**Description of the task:** Output the lines of the records below exactly, beginning at their first line and ending at the line with "It was around"; include no pictures.
______
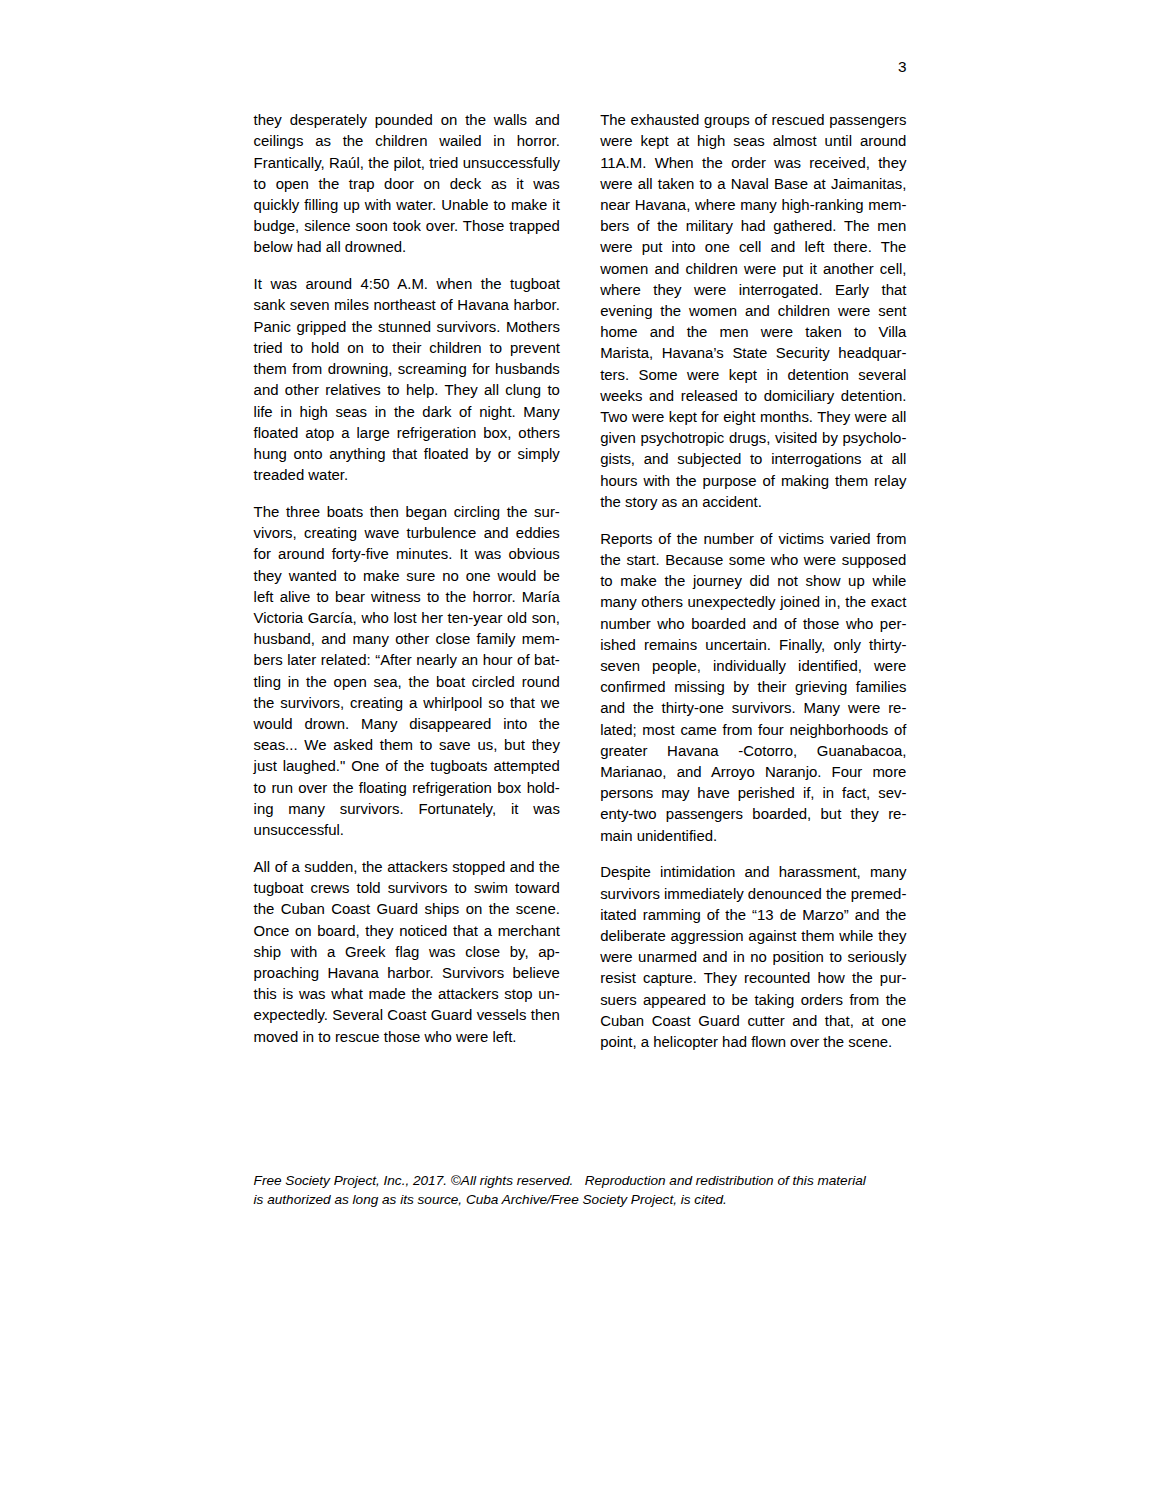3
they desperately pounded on the walls and ceilings as the children wailed in horror. Frantically, Raúl, the pilot, tried unsuccessfully to open the trap door on deck as it was quickly filling up with water. Unable to make it budge, silence soon took over. Those trapped below had all drowned.
It was around 4:50 A.M. when the tugboat sank seven miles northeast of Havana harbor. Panic gripped the stunned survivors. Mothers tried to hold on to their children to prevent them from drowning, screaming for husbands and other relatives to help. They all clung to life in high seas in the dark of night. Many floated atop a large refrigeration box, others hung onto anything that floated by or simply treaded water.
The three boats then began circling the survivors, creating wave turbulence and eddies for around forty-five minutes. It was obvious they wanted to make sure no one would be left alive to bear witness to the horror. María Victoria García, who lost her ten-year old son, husband, and many other close family members later related: “After nearly an hour of battling in the open sea, the boat circled round the survivors, creating a whirlpool so that we would drown. Many disappeared into the seas... We asked them to save us, but they just laughed." One of the tugboats attempted to run over the floating refrigeration box holding many survivors. Fortunately, it was unsuccessful.
All of a sudden, the attackers stopped and the tugboat crews told survivors to swim toward the Cuban Coast Guard ships on the scene. Once on board, they noticed that a merchant ship with a Greek flag was close by, approaching Havana harbor. Survivors believe this is was what made the attackers stop unexpectedly. Several Coast Guard vessels then moved in to rescue those who were left.
The exhausted groups of rescued passengers were kept at high seas almost until around 11A.M. When the order was received, they were all taken to a Naval Base at Jaimanitas, near Havana, where many high-ranking members of the military had gathered. The men were put into one cell and left there. The women and children were put it another cell, where they were interrogated. Early that evening the women and children were sent home and the men were taken to Villa Marista, Havana’s State Security headquarters. Some were kept in detention several weeks and released to domiciliary detention. Two were kept for eight months. They were all given psychotropic drugs, visited by psychologists, and subjected to interrogations at all hours with the purpose of making them relay the story as an accident.
Reports of the number of victims varied from the start. Because some who were supposed to make the journey did not show up while many others unexpectedly joined in, the exact number who boarded and of those who perished remains uncertain. Finally, only thirty-seven people, individually identified, were confirmed missing by their grieving families and the thirty-one survivors. Many were related; most came from four neighborhoods of greater Havana -Cotorro, Guanabacoa, Marianao, and Arroyo Naranjo. Four more persons may have perished if, in fact, seventy-two passengers boarded, but they remain unidentified.
Despite intimidation and harassment, many survivors immediately denounced the premeditated ramming of the “13 de Marzo” and the deliberate aggression against them while they were unarmed and in no position to seriously resist capture. They recounted how the pursuers appeared to be taking orders from the Cuban Coast Guard cutter and that, at one point, a helicopter had flown over the scene.
Free Society Project, Inc., 2017. ©All rights reserved. Reproduction and redistribution of this material is authorized as long as its source, Cuba Archive/Free Society Project, is cited.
______
**Answer space:**
3
they desperately pounded on the walls and ceilings as the children wailed in horror. Frantically, Raúl, the pilot, tried unsuccessfully to open the trap door on deck as it was quickly filling up with water. Unable to make it budge, silence soon took over. Those trapped below had all drowned.
It was around 4:50 A.M. when the tugboat sank seven miles northeast of Havana harbor. Panic gripped the stunned survivors. Mothers tried to hold on to their children to prevent them from drowning, screaming for husbands and other relatives to help. They all clung to life in high seas in the dark of night. Many floated atop a large refrigeration box, others hung onto anything that floated by or simply treaded water.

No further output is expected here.